The report must include "identification of those who carried out, participated in, ordered, or were otherwise complicit in or responsible for the death of Jamal Khashoggi," according to the bill.
The bill, introduced by Sens. Ron Wyden of Oregon, Martin Heinrich of New Mexico, Jack Reed of Rhode Island and Kamala Harris of California, would require the director of national intelligence, currently Dan Coats, to submit the report no later than 30 days after its enactment.
Khashoggi, who worked for The Washington Post, was murdered in October 2018 in the Saudi embassy in Turkey.
The CIA has concluded that Saudi Crown Prince Mohammed bin Salman personally ordered Khashoggi's murder, but President Donald Trump has steered clear of blaming the Saudi leader and signaled he will not take strong action against Saudi Arabia, a key US ally, or its crown prince.
In a statement, Wyden said the proposed bill means that "the Trump Administration can't get away with burying the facts about Jamal Khashoggi."
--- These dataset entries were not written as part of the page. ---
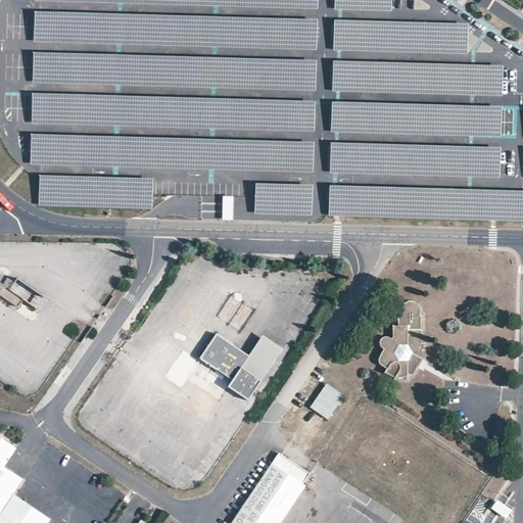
[(318,0),(36,0),(37,0),(216,5),(319,8),(318,0)]
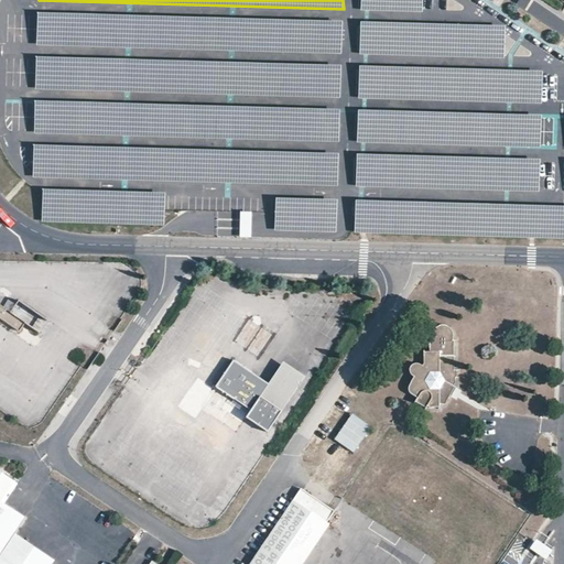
[(360,0),(361,11),(422,13),(421,0),(360,0)]
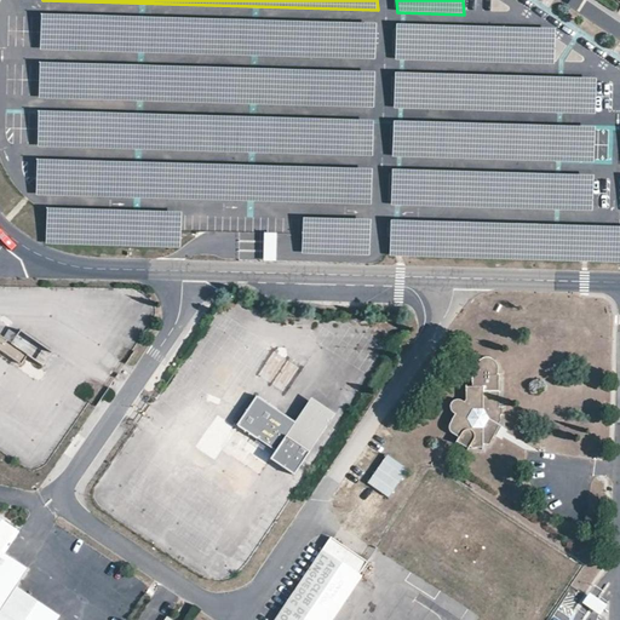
[(377,24),(42,15),(41,50),(375,59),(377,24)]
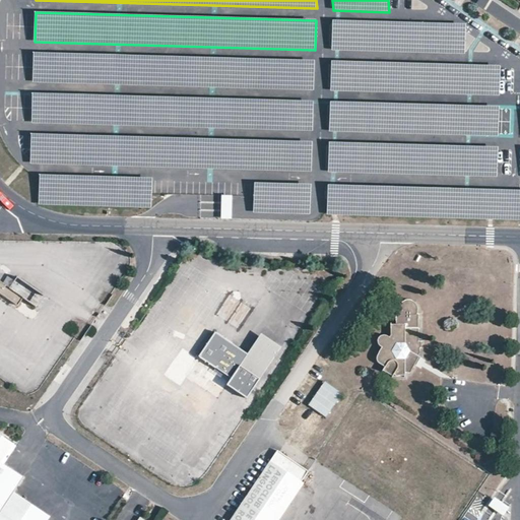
[(464,24),(332,21),(331,51),(463,55),(464,24)]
"The Saudi government brazenly murdered a Washington Post journalist, and this administration refuses to even tell the American people who is responsible for giving the order," he said.
Harris, a 2020 presidential hopeful, noted in her statement that Khashoggi's murder "represented an attack on journalists everywhere" and said that she signed on to the bill because "we must always defend the rights of a free and independent press both at home and abroad."